## EXERCISE BRIEF:
The complete data, repeated exactly, should form your response.
____
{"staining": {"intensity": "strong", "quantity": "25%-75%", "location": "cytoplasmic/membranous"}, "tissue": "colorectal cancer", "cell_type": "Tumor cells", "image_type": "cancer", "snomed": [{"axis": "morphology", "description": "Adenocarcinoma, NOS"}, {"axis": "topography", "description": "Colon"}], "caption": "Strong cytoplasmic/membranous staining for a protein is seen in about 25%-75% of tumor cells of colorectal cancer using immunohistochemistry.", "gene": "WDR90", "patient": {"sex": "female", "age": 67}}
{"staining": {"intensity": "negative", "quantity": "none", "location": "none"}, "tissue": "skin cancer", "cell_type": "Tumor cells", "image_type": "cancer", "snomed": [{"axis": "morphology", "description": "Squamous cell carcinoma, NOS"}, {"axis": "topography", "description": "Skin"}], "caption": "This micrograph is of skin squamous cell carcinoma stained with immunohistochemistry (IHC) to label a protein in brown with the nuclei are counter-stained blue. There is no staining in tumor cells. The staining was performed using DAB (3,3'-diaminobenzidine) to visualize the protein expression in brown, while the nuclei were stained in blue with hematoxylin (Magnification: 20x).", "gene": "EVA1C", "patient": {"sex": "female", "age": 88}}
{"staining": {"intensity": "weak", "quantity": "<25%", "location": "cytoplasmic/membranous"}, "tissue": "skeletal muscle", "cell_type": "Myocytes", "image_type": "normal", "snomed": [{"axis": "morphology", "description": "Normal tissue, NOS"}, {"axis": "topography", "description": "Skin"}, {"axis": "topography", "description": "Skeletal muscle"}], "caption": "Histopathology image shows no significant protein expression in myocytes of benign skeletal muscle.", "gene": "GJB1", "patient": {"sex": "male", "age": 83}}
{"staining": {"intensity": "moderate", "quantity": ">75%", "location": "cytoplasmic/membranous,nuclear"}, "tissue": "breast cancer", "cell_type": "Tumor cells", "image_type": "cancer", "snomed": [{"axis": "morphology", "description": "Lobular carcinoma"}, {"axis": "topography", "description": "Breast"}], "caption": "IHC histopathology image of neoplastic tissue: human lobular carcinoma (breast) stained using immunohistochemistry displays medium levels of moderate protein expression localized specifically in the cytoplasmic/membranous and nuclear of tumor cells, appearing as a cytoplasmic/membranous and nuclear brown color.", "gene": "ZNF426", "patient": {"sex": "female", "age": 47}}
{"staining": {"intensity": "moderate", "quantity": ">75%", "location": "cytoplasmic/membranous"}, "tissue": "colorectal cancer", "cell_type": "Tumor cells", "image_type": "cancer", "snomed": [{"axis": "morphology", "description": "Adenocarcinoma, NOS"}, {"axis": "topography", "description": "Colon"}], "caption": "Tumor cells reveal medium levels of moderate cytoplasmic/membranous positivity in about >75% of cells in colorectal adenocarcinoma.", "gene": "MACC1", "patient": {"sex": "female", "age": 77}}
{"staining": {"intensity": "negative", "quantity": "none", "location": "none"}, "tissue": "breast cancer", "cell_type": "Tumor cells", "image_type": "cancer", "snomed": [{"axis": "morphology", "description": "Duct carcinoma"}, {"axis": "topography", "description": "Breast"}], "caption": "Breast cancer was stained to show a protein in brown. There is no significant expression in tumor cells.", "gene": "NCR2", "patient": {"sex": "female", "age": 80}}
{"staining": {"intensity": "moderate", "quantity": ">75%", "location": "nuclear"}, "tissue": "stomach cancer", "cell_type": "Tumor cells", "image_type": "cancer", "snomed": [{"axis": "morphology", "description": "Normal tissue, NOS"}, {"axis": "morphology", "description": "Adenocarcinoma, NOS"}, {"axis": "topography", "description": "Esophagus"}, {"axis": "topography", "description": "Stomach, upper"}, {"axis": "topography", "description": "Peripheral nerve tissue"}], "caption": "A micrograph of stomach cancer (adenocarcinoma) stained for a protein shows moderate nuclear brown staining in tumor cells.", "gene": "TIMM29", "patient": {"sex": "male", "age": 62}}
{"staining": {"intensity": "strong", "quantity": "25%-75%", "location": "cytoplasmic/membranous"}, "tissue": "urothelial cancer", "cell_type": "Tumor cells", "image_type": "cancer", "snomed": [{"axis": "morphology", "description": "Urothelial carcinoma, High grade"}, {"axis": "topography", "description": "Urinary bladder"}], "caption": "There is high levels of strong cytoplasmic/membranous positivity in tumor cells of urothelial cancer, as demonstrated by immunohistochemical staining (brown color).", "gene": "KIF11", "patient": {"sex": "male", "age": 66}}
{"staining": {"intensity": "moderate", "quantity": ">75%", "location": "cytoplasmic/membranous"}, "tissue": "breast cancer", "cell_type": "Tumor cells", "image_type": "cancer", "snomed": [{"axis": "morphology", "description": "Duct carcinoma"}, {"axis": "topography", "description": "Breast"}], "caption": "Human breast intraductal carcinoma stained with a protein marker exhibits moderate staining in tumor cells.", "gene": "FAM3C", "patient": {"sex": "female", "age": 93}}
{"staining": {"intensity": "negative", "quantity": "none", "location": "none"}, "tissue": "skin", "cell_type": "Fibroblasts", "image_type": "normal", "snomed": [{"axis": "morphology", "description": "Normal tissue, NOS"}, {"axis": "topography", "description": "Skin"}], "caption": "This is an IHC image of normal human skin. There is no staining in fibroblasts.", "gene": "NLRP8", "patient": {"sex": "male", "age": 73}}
____
## WORKED SOLUTION:
{"staining": {"intensity": "strong", "quantity": "25%-75%", "location": "cytoplasmic/membranous"}, "tissue": "colorectal cancer", "cell_type": "Tumor cells", "image_type": "cancer", "snomed": [{"axis": "morphology", "description": "Adenocarcinoma, NOS"}, {"axis": "topography", "description": "Colon"}], "caption": "Strong cytoplasmic/membranous staining for a protein is seen in about 25%-75% of tumor cells of colorectal cancer using immunohistochemistry.", "gene": "WDR90", "patient": {"sex": "female", "age": 67}}
{"staining": {"intensity": "negative", "quantity": "none", "location": "none"}, "tissue": "skin cancer", "cell_type": "Tumor cells", "image_type": "cancer", "snomed": [{"axis": "morphology", "description": "Squamous cell carcinoma, NOS"}, {"axis": "topography", "description": "Skin"}], "caption": "This micrograph is of skin squamous cell carcinoma stained with immunohistochemistry (IHC) to label a protein in brown with the nuclei are counter-stained blue. There is no staining in tumor cells. The staining was performed using DAB (3,3'-diaminobenzidine) to visualize the protein expression in brown, while the nuclei were stained in blue with hematoxylin (Magnification: 20x).", "gene": "EVA1C", "patient": {"sex": "female", "age": 88}}
{"staining": {"intensity": "weak", "quantity": "<25%", "location": "cytoplasmic/membranous"}, "tissue": "skeletal muscle", "cell_type": "Myocytes", "image_type": "normal", "snomed": [{"axis": "morphology", "description": "Normal tissue, NOS"}, {"axis": "topography", "description": "Skin"}, {"axis": "topography", "description": "Skeletal muscle"}], "caption": "Histopathology image shows no significant protein expression in myocytes of benign skeletal muscle.", "gene": "GJB1", "patient": {"sex": "male", "age": 83}}
{"staining": {"intensity": "moderate", "quantity": ">75%", "location": "cytoplasmic/membranous,nuclear"}, "tissue": "breast cancer", "cell_type": "Tumor cells", "image_type": "cancer", "snomed": [{"axis": "morphology", "description": "Lobular carcinoma"}, {"axis": "topography", "description": "Breast"}], "caption": "IHC histopathology image of neoplastic tissue: human lobular carcinoma (breast) stained using immunohistochemistry displays medium levels of moderate protein expression localized specifically in the cytoplasmic/membranous and nuclear of tumor cells, appearing as a cytoplasmic/membranous and nuclear brown color.", "gene": "ZNF426", "patient": {"sex": "female", "age": 47}}
{"staining": {"intensity": "moderate", "quantity": ">75%", "location": "cytoplasmic/membranous"}, "tissue": "colorectal cancer", "cell_type": "Tumor cells", "image_type": "cancer", "snomed": [{"axis": "morphology", "description": "Adenocarcinoma, NOS"}, {"axis": "topography", "description": "Colon"}], "caption": "Tumor cells reveal medium levels of moderate cytoplasmic/membranous positivity in about >75% of cells in colorectal adenocarcinoma.", "gene": "MACC1", "patient": {"sex": "female", "age": 77}}
{"staining": {"intensity": "negative", "quantity": "none", "location": "none"}, "tissue": "breast cancer", "cell_type": "Tumor cells", "image_type": "cancer", "snomed": [{"axis": "morphology", "description": "Duct carcinoma"}, {"axis": "topography", "description": "Breast"}], "caption": "Breast cancer was stained to show a protein in brown. There is no significant expression in tumor cells.", "gene": "NCR2", "patient": {"sex": "female", "age": 80}}
{"staining": {"intensity": "moderate", "quantity": ">75%", "location": "nuclear"}, "tissue": "stomach cancer", "cell_type": "Tumor cells", "image_type": "cancer", "snomed": [{"axis": "morphology", "description": "Normal tissue, NOS"}, {"axis": "morphology", "description": "Adenocarcinoma, NOS"}, {"axis": "topography", "description": "Esophagus"}, {"axis": "topography", "description": "Stomach, upper"}, {"axis": "topography", "description": "Peripheral nerve tissue"}], "caption": "A micrograph of stomach cancer (adenocarcinoma) stained for a protein shows moderate nuclear brown staining in tumor cells.", "gene": "TIMM29", "patient": {"sex": "male", "age": 62}}
{"staining": {"intensity": "strong", "quantity": "25%-75%", "location": "cytoplasmic/membranous"}, "tissue": "urothelial cancer", "cell_type": "Tumor cells", "image_type": "cancer", "snomed": [{"axis": "morphology", "description": "Urothelial carcinoma, High grade"}, {"axis": "topography", "description": "Urinary bladder"}], "caption": "There is high levels of strong cytoplasmic/membranous positivity in tumor cells of urothelial cancer, as demonstrated by immunohistochemical staining (brown color).", "gene": "KIF11", "patient": {"sex": "male", "age": 66}}
{"staining": {"intensity": "moderate", "quantity": ">75%", "location": "cytoplasmic/membranous"}, "tissue": "breast cancer", "cell_type": "Tumor cells", "image_type": "cancer", "snomed": [{"axis": "morphology", "description": "Duct carcinoma"}, {"axis": "topography", "description": "Breast"}], "caption": "Human breast intraductal carcinoma stained with a protein marker exhibits moderate staining in tumor cells.", "gene": "FAM3C", "patient": {"sex": "female", "age": 93}}
{"staining": {"intensity": "negative", "quantity": "none", "location": "none"}, "tissue": "skin", "cell_type": "Fibroblasts", "image_type": "normal", "snomed": [{"axis": "morphology", "description": "Normal tissue, NOS"}, {"axis": "topography", "description": "Skin"}], "caption": "This is an IHC image of normal human skin. There is no staining in fibroblasts.", "gene": "NLRP8", "patient": {"sex": "male", "age": 73}}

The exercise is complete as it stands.